Измените отрывок текста о крике и смерти, начиная со слов «Человек беззащитный защитник» и заканчивая словами «или еще живет.»: замените «беззащитный» на «безоружный» и приведите этот отрывок целиком.

> [ФРАГМЕНТ ДОКУМЕНТА]:
=-=-=

Узнай себя
Шрифт:
Почему не всем удается крик? Потому что всех, родившихся жить, тотчас цепко обнимает смерть, которой противен крик, и люди часто сдаются ей, разнообразно согласившись с ее негласностью. Смерть представляет доводы сначала самые убедительные и бесспорные: всё, что ты есть, погибнет — тело, усилия, самый язык и мир, в котором ты кричишь. Что ты можешь противопоставить этой правде? Да, ты уйдешь вместе с течением, но важно, достоинство твоего участия в мире требует, чтобы, уносимый потоком, ты успел позвать на помощь. Смерть выставляет доводы, приглашая смириться с очевидностью и наблюдать в молчании уход жизни. Приглашение отказаться от того, чего нет, и согласиться с тем, что есть, убедительно. Только безрассудство может спасти от разумных уговоров смерти, только
Внезапное явление живого в крике должно вызвать и вызывает сомнения и возражения. Разнообразные служители смерти легко предоставляют многочисленные каналы, по которым энергия крика может растечься, не заметив и не распознав сама себя. Тебя хотят отвлечь от безрассудства, ждут от тебя благоразумия, здравомыслия и реализма, реализма. Настойчиво, неприметно устоявшиеся носители опыта, житейской науки очерчивают круг существования. Ты ничего не можешь поделать, тебе не удалось их полюбить. С наивными, растерянными, страдающими тебе легче и живее чем с разумниками.
Человек беззащитный защитник жизни, обреченной насмерть, бьющейся в сетях смерти. В этом факте ничего не переменишь, ничего не исправишь. Ответственность за него ни на кого не свалишь. Бога на помощь не призовешь, потому что Он, придя в мир, от своей чистоты становится еще откровеннее беспомощным. Обеспечить смертного значило бы демобилизовать его, снять с поста, на который он поставлен. И как обеспечить, если не загородиться другими, заняв их жизни. Обеспеченная жизнь не может знать, умерла ли она уже или еще живет.

=-=-=

> [ИЗВЛЕЧЁННЫЕ ЗАПИСИ]:
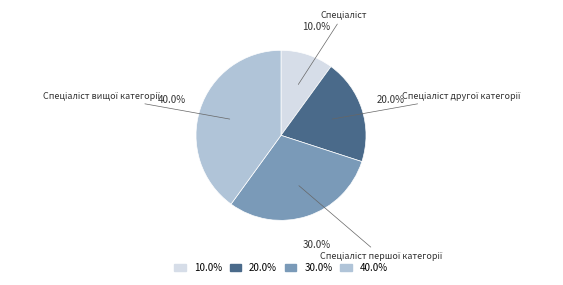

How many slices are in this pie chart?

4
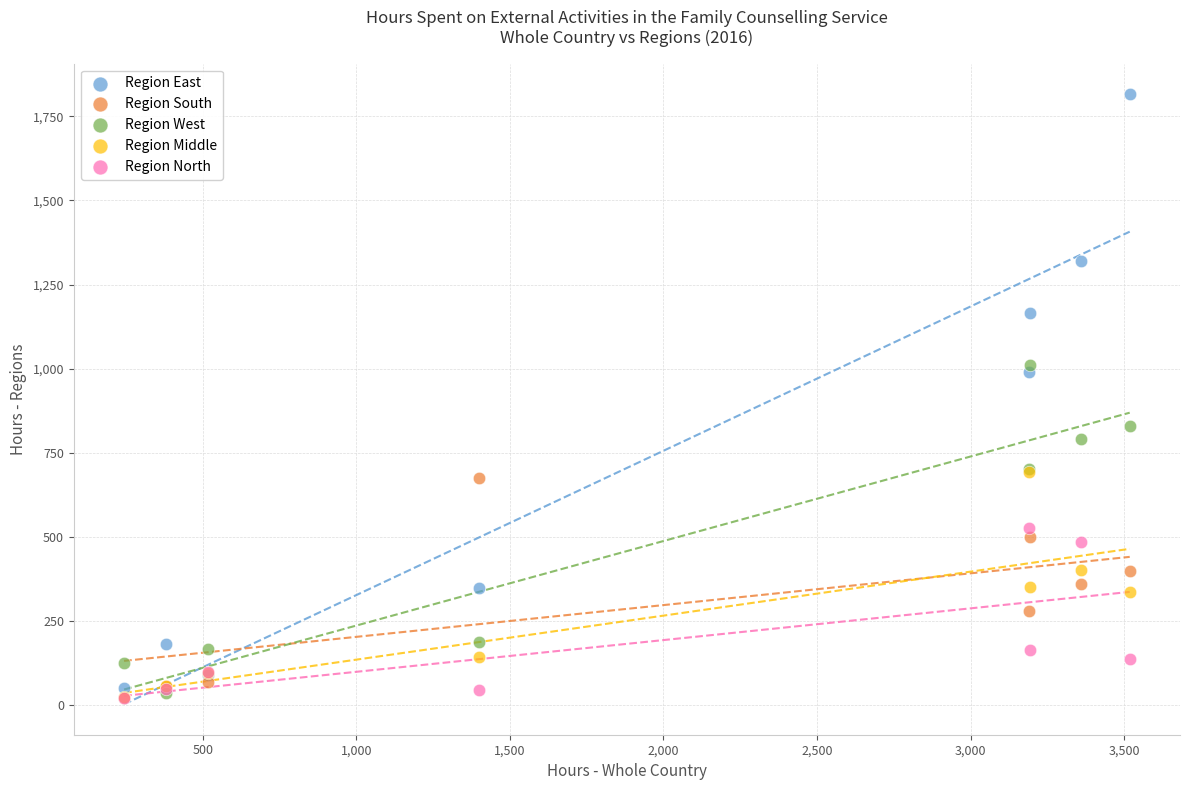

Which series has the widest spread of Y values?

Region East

=-=-=

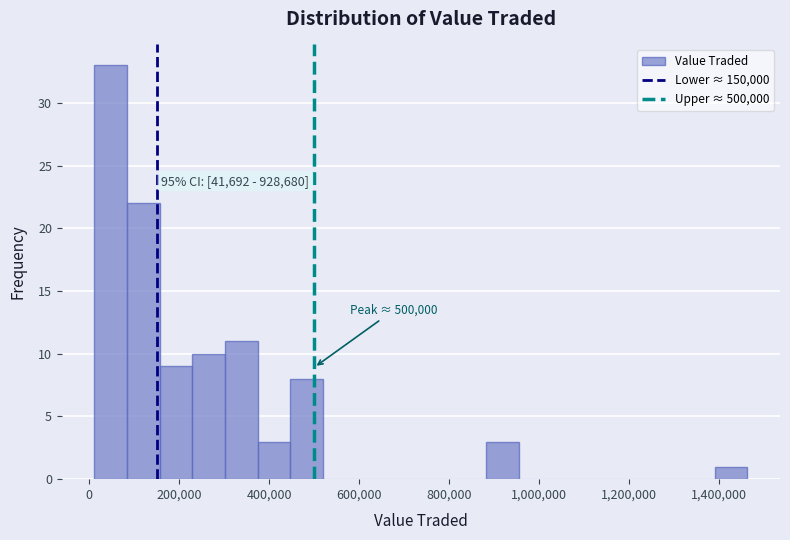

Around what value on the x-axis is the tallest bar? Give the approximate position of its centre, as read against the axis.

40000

=-=-=

> [ОТВЕТ]:
Человек безоружный защитник жизни, обреченной насмерть, бьющейся в сетях смерти. В этом факте ничего не переменишь, ничего не исправишь. Ответственность за него ни на кого не свалишь. Бога на помощь не призовешь, потому что Он, придя в мир, от своей чистоты становится еще откровеннее беспомощным. Обеспечить смертного значило бы демобилизовать его, снять с поста, на который он поставлен. И как обеспечить, если не загородиться другими, заняв их жизни. Обеспеченная жизнь не может знать, умерла ли она уже или еще живет.